Writing Herstory
I had a fascinating discussion this morning with my 22-year-old daughter on second and third wave feminism. Like most good things in the world, feminism is always only one generation away from extinction, I think, because for each small gain we tend to believe the world has changed. It hasn’t, and it will revert to type quickly through neglect if we fail to pass on our stories to the next generation of women.
We’ve got a whole crop of newly grown women who mistakenly believe they have Arrived; that being “liberated” means flashing their breasts on Girls Gone Wild and being able to hold as much liquor as a fraternity boy, that they’ll never have to fight for access in the workplace or for the right to choose when or if to exercise their fertility. They think that sexual harrassment is a dead issue, and even worse, that the Equal Rights Amendment passed. Through political and personal apathy, they could easily wind up in the exact same place women my age and older fought to get out of. The Equal Rights Amendment died, and the only thing standing to protect the rights of women is a patchwork of laws and court rulings that can be undone in a heartbeat.
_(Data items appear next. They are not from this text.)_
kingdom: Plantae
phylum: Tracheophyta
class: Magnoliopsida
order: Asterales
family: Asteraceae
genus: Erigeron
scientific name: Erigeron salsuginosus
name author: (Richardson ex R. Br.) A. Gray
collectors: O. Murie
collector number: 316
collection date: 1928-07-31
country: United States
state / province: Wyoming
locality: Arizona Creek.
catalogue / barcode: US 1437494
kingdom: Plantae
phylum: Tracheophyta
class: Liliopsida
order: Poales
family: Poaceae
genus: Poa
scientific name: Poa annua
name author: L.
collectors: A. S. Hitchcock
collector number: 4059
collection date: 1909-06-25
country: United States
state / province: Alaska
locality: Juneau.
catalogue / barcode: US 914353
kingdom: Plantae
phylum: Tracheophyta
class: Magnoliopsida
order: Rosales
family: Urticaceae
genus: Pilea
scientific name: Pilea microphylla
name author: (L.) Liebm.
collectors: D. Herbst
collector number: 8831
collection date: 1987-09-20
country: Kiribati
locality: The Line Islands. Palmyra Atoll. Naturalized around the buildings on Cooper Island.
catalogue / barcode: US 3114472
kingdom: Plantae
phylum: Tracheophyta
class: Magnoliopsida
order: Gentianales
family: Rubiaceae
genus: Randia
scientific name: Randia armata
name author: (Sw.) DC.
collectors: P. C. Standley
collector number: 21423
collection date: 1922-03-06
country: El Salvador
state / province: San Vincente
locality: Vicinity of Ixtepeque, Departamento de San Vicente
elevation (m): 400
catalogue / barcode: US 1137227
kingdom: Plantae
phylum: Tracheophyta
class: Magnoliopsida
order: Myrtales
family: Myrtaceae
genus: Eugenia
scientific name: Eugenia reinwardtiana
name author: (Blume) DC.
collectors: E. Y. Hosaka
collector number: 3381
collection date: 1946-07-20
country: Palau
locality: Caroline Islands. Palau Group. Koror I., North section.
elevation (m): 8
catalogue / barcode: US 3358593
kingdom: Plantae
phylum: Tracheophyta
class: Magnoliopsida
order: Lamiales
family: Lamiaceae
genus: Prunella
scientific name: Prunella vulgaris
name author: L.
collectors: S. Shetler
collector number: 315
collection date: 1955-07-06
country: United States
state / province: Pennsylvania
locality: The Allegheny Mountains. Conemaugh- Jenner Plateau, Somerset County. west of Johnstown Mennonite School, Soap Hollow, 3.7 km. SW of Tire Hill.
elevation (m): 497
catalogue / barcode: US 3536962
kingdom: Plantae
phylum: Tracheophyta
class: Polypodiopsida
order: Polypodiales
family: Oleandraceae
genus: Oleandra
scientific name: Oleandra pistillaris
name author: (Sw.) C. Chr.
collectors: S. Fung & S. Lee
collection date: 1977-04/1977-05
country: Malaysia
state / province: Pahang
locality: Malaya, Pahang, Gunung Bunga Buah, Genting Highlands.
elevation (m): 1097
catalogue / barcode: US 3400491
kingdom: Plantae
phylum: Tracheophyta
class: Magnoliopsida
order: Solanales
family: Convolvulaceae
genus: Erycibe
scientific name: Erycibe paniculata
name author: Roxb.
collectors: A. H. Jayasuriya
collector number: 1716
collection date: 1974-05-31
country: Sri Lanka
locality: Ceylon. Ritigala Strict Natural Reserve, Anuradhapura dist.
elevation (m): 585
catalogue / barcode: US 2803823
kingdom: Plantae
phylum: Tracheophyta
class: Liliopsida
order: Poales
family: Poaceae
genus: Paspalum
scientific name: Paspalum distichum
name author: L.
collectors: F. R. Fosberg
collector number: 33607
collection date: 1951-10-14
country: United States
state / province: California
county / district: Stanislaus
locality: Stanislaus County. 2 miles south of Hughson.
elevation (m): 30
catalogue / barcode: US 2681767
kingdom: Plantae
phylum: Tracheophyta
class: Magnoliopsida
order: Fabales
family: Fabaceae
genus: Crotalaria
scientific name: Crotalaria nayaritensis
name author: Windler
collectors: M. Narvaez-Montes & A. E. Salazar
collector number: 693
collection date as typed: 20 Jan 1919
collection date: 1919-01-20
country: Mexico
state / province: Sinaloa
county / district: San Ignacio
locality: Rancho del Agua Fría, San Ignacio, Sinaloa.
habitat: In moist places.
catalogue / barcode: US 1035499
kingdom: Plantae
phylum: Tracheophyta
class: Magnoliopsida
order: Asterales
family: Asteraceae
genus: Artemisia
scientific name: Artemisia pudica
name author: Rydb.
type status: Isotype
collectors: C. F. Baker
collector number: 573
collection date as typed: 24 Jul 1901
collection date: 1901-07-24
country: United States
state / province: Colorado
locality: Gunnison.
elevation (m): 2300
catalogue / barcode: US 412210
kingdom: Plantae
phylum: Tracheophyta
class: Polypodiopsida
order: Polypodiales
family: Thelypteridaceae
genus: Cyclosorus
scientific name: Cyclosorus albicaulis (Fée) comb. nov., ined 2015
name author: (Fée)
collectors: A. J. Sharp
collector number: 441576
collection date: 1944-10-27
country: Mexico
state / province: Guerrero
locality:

Back in the 1960s and 1970s, we had a word for what we do now by blogging–we called in herstory. History deconstructs into his story; events and people “important” to the grand scheme of things, and seldom includes women. So through diaries, poetry, quilts, storytelling, we tried to capture the lives of women, often overlooked and neglected from official accounts– her stories which mattered, too. We tried to put a face on the anonymous Women who lived and died to build this world, and who suffered from the injustices of it.
That was how we fought for the rights of rape victims; by standing up and saying “it happened to me, it happened to women with names and faces and lives, your mother, your sister, your next door neighbor.” And that was how we fought for the right to legal abortion; by standing up and telling the stories of backstreet butchers, by saying “I did what I had to do, I couldn’t see any other way. Don’t let this happen to someone else.”
We have to do that again, with every issue. We have to remember what it was like, and we have to tell what it was like, before easy access to birth control, before sexual harassment in the workplace laws, before legal abortions, before domestic violence programs. We are the living testiment to what can be accomplished when women refuse to go away quietly, and when we stop telling these stories to the next generation the stories fade away, and with them, the rights we fought for. No one will do it for us. Not the schools, the churches and certainly not the goverment. Only we can perserve it, by talking and by writing.
While the debate rages over whether bloggers are journalists or not, I’ll quietly watch from the sidelines. I consider myself a commentator at most; at best, I’d like to think of myself as a herstorian to my own daughters and all the other daughters I’ll never meet. Because I remember. And if I do it right, our daughters will remember, too.